Current projections peg 21st century sea level rise at between roughly 0.5 meter and 2 meters. To put that in perspective, about 150 million people worldwide live within 1 meter of high-tide sea level. If the predictions are right, that means more than 150 million people could be displaced in the next 85 years. That’s nearly half the population of the United States and a full 2% of the world’s population. If we’re confident that sea level is going to rise 1 meter, it might be good idea to start moving them sooner rather than later.
But what if we’re underestimating uncertainty? What if we haven’t taken all the little uncertainties like this precipitation thing into account and really the projection should be 2 meters give or take 2 meters? In that (extreme) case, maybe sea level won’t rise at all. But maybe sea level will rise 4 meters. Those are two very different scenarios. To put that one in perspective, 250 million people live within 5 meters of sea level. Now we’re talking more like forcing the entire population of Brazil out of their homes and off their land.

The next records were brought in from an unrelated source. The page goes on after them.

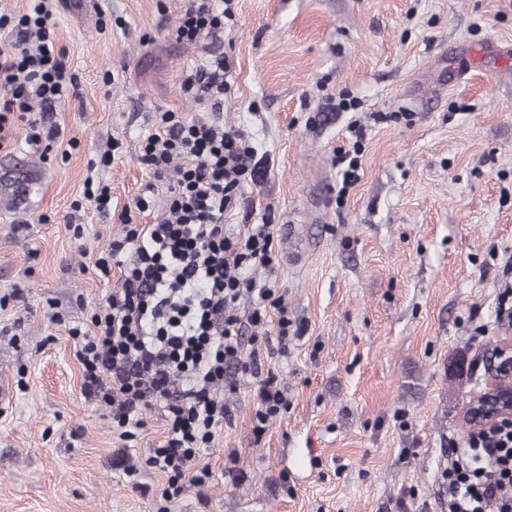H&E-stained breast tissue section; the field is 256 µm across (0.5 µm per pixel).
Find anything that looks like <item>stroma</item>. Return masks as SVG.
<instances>
[{
    "instance_id": "obj_1",
    "label": "stroma",
    "mask_w": 512,
    "mask_h": 512,
    "mask_svg": "<svg viewBox=\"0 0 512 512\" xmlns=\"http://www.w3.org/2000/svg\"><path fill=\"white\" fill-rule=\"evenodd\" d=\"M185 5L58 0L55 41L78 83L56 110L64 138L28 145L18 118L0 133V168L34 177L21 202L0 194V512H446L483 348L512 336L498 320L512 289V63L479 51L512 49V0H231L232 19L195 44L176 39ZM218 54L232 64L219 119L269 157L224 222L272 225L274 269L255 278L285 292L305 332L266 360L287 410L255 438L241 385L199 458L210 482L166 503L145 463L167 433L161 404L120 438L82 392L70 330H91L104 303L94 261L121 211L154 183L136 217L154 223L176 185L141 164V141L157 113H208L183 75ZM355 120L360 179L342 197L336 155ZM107 155L103 214L83 190Z\"/></svg>"
}]
</instances>
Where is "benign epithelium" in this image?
I'll list each match as a JSON object with an SVG mask.
<instances>
[{
	"instance_id": "1",
	"label": "benign epithelium",
	"mask_w": 512,
	"mask_h": 512,
	"mask_svg": "<svg viewBox=\"0 0 512 512\" xmlns=\"http://www.w3.org/2000/svg\"><path fill=\"white\" fill-rule=\"evenodd\" d=\"M484 365L485 388L465 412L473 434L512 425V340L486 347Z\"/></svg>"
}]
</instances>
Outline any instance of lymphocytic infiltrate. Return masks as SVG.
I'll use <instances>...</instances> for the list:
<instances>
[{"mask_svg":"<svg viewBox=\"0 0 512 512\" xmlns=\"http://www.w3.org/2000/svg\"><path fill=\"white\" fill-rule=\"evenodd\" d=\"M222 0H189L177 29L179 41L199 42L224 26ZM52 0H31L19 17L0 14V30L12 39L0 48V128L13 112L27 116L29 144L52 143L60 135L58 103L76 92L50 21ZM226 57L187 73L185 92L217 107L224 100ZM140 160L154 177L179 162L178 186L156 223H134L122 211L121 237L112 239L94 266L102 279L120 271L107 304L94 313L93 335L76 351L86 396L112 409L118 427L138 424L143 408L163 403L169 422L163 442L147 463L168 477L165 497L185 484L202 485L211 473L198 464L218 430L231 418L223 391H236L238 378L253 379L258 409L256 434L286 406L262 359L267 339L243 345L237 304L254 299L252 325L275 324L280 348L288 346L284 295L256 284L253 273L274 261V232L268 224H246L231 232L224 213L236 207L243 184H259L269 161L243 132L215 120L160 113L155 131L142 144ZM448 512H512V426L471 438L468 448L448 458Z\"/></svg>","mask_w":512,"mask_h":512,"instance_id":"1","label":"lymphocytic infiltrate"}]
</instances>
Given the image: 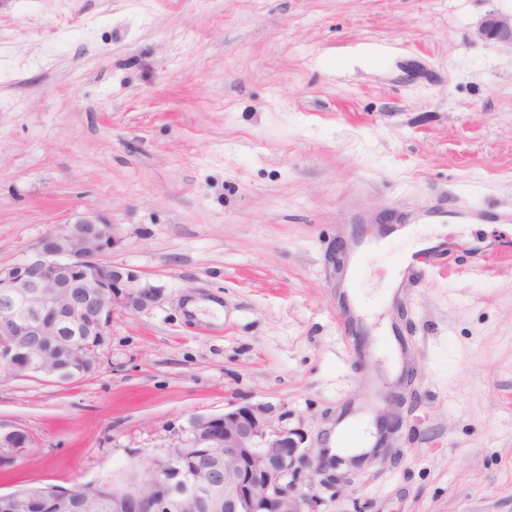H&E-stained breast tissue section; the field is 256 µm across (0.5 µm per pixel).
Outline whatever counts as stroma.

No one wants to relocate 150+ million people if they don’t have to. But the ocean and the ice sheets doesn’t care what anyone wants. Beyond taking drastic steps to mitigate climate change, something we can’t figure out how to agree to do, all we can do is make the most reliable predictions possible and prepare ourselves for what may happen. If those people end up having to move and no one is prepared for it… well, that’s the sort of thing that crashes economies and starts wars.
That’s why uncertainty is so important.